**WORK ORDER**: Could you copy each line of the listing below that has the word "Fixed"?

------

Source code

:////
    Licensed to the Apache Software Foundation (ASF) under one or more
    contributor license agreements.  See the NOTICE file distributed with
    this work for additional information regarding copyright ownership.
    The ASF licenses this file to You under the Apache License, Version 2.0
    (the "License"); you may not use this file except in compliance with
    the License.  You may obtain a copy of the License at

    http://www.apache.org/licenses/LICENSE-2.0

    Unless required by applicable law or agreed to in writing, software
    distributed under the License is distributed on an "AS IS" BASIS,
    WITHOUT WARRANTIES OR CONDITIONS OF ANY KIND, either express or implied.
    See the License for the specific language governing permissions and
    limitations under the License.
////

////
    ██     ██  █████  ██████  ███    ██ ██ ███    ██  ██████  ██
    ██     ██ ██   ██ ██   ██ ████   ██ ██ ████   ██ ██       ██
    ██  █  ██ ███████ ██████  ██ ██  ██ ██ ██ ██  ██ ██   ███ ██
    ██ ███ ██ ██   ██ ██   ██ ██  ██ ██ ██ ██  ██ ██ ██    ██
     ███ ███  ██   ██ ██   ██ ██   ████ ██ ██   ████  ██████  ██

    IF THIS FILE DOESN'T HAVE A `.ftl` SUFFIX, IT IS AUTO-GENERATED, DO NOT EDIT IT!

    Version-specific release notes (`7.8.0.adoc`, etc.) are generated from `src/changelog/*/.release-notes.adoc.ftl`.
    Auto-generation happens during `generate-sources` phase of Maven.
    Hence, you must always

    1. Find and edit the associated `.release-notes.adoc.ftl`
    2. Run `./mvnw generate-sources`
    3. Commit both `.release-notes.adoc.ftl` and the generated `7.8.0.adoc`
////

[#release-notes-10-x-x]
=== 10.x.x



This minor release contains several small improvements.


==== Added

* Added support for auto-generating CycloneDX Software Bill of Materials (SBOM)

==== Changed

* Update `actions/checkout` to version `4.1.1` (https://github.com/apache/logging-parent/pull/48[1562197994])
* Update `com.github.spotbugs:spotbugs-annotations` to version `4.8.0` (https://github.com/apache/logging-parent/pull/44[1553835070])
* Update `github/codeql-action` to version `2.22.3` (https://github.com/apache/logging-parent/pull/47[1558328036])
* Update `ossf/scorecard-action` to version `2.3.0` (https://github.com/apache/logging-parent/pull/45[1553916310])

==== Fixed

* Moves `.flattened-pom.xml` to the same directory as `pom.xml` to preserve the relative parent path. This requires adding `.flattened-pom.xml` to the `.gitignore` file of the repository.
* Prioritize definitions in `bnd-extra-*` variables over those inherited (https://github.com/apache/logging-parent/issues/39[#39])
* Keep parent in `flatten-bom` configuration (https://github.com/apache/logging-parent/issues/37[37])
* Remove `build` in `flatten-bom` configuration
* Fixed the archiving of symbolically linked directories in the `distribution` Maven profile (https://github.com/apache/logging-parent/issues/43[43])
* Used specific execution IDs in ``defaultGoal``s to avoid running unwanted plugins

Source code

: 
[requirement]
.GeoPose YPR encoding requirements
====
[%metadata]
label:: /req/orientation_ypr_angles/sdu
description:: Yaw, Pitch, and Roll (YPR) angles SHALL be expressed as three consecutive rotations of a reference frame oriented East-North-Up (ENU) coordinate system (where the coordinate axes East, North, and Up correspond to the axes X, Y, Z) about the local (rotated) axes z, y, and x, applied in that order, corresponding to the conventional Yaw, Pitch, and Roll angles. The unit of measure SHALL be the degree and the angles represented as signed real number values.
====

------

**SOLUTION FOR THIS PROBLEM**:
==== Fixed
* Fixed the archiving of symbolically linked directories in the `distribution` Maven profile (https://github.com/apache/logging-parent/issues/43[43])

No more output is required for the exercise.